In unterschiedlicher Komplexität zeugen die diversen Erinnerungen, die wir haben, von unzähligen gespeicherten Episoden. Alle gemeinsam, so der Persönlichkeitspsychologe Julius Kuhl, machen aus, wie wir uns selber sehen:
"Bis hin zu meinem Sein, also einem Bild: Wer bin ich, was kann ich, was mag ich, was tut mir gut, was tut den Menschen um mich herum gut. Dieses Bild von mir selbst, von der Welt und den Menschen um mich, das baut sich auf aus erlebten Episoden."
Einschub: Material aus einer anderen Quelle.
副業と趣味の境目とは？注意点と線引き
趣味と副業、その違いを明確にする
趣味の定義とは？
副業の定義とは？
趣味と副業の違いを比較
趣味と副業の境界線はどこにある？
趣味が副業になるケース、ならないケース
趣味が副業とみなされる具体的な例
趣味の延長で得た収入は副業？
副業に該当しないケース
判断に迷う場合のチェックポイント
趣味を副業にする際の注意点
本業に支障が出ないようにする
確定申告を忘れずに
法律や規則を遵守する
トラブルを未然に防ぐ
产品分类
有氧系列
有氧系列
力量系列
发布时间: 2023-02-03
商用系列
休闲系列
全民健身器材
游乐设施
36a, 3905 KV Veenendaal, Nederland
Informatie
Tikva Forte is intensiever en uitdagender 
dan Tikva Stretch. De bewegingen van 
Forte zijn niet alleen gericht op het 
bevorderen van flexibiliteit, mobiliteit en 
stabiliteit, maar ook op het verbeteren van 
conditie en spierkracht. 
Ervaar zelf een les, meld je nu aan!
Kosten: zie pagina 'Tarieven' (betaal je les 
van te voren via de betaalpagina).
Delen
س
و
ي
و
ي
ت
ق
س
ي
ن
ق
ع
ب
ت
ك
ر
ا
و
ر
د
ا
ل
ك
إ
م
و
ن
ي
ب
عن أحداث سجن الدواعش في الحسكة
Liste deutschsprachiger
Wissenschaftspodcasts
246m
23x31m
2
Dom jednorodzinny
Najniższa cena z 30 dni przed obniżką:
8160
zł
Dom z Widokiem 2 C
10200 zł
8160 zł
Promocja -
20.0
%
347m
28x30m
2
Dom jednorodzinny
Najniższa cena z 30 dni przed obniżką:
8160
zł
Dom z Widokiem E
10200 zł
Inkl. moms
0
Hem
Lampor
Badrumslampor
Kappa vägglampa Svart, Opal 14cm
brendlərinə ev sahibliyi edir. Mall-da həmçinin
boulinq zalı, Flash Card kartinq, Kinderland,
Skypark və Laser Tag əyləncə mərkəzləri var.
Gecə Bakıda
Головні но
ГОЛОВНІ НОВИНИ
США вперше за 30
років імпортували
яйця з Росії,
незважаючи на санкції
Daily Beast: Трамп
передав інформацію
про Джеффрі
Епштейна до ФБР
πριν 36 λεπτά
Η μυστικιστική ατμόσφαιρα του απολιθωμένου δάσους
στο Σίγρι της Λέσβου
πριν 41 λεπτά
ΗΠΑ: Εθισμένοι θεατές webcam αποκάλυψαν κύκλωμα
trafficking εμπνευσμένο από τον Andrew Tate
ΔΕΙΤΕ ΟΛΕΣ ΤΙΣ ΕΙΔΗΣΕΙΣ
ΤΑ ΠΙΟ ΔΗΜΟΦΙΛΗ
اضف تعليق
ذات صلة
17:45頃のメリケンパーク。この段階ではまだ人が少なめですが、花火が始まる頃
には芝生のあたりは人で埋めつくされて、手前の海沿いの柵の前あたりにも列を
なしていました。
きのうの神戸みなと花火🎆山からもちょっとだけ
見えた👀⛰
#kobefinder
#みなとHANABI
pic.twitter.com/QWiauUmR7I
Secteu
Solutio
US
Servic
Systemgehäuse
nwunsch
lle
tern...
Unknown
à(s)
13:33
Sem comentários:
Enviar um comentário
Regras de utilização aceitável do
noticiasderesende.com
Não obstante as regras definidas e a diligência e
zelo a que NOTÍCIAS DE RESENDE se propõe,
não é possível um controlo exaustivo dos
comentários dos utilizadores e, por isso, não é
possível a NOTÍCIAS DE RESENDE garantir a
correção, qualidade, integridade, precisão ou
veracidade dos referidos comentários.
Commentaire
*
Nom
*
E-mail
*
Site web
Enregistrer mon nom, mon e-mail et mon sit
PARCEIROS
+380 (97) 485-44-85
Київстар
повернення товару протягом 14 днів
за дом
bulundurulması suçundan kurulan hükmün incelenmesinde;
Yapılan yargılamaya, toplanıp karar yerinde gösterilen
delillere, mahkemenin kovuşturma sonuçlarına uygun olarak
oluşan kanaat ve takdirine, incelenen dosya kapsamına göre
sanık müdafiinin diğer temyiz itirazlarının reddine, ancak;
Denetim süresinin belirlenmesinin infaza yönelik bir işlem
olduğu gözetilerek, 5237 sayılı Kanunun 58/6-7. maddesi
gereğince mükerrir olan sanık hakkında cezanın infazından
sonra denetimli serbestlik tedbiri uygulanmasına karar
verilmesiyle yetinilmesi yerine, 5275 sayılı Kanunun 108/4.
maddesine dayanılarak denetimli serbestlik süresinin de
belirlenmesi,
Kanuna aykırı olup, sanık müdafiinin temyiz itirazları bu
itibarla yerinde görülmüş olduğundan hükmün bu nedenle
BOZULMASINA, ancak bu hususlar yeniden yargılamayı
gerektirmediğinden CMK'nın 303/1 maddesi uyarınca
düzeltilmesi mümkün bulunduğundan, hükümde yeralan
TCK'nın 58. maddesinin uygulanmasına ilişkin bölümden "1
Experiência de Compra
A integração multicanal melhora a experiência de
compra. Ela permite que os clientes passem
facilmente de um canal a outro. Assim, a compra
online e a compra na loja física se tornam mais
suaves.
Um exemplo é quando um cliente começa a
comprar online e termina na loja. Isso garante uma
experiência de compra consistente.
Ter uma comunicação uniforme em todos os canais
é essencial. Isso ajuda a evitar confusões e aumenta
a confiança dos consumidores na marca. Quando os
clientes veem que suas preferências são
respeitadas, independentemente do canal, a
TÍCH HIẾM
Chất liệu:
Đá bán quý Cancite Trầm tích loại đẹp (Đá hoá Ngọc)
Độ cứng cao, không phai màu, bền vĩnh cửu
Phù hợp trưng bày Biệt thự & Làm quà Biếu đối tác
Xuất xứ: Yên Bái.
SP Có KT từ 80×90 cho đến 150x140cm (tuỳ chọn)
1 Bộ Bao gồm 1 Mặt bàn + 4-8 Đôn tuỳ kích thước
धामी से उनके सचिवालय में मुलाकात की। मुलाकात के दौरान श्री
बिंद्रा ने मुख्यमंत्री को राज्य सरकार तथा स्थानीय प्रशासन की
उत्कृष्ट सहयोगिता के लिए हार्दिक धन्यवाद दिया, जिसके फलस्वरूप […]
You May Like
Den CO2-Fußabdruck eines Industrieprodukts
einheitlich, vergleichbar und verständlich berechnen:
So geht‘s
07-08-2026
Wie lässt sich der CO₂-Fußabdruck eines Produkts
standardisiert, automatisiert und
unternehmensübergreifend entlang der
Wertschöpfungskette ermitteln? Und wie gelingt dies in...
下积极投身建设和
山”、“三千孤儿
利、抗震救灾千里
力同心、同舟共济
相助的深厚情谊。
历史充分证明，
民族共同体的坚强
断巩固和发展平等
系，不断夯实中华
Vergangene Lebensepisoden anschauen
Um sich selber zu verstehen, könnte es also durchaus hilfreich sein, vergangene Lebensepisoden anzuschauen. Manchmal reicht dafür ein Schluck Tee, ein Stück Gebäck.
Zitator: "Aber wenn von einer früheren Vergangenheit nichts existiert nach dem Ableben der Personen, so werden allein, zerbrechlicher aber lebendiger, immateriell und doch haltbar, beständig und treu Geruch und Geschmack noch lange wie irrende Seelen ihr Leben weiterführen, sich erinnern, warten, hoffen, auf den Trümmern alles übrigen und in einem beinahe unwirklich winzigen Tröpfchen das unermessliche Gebäude der Erinnerung unfehlbar in sich tragen."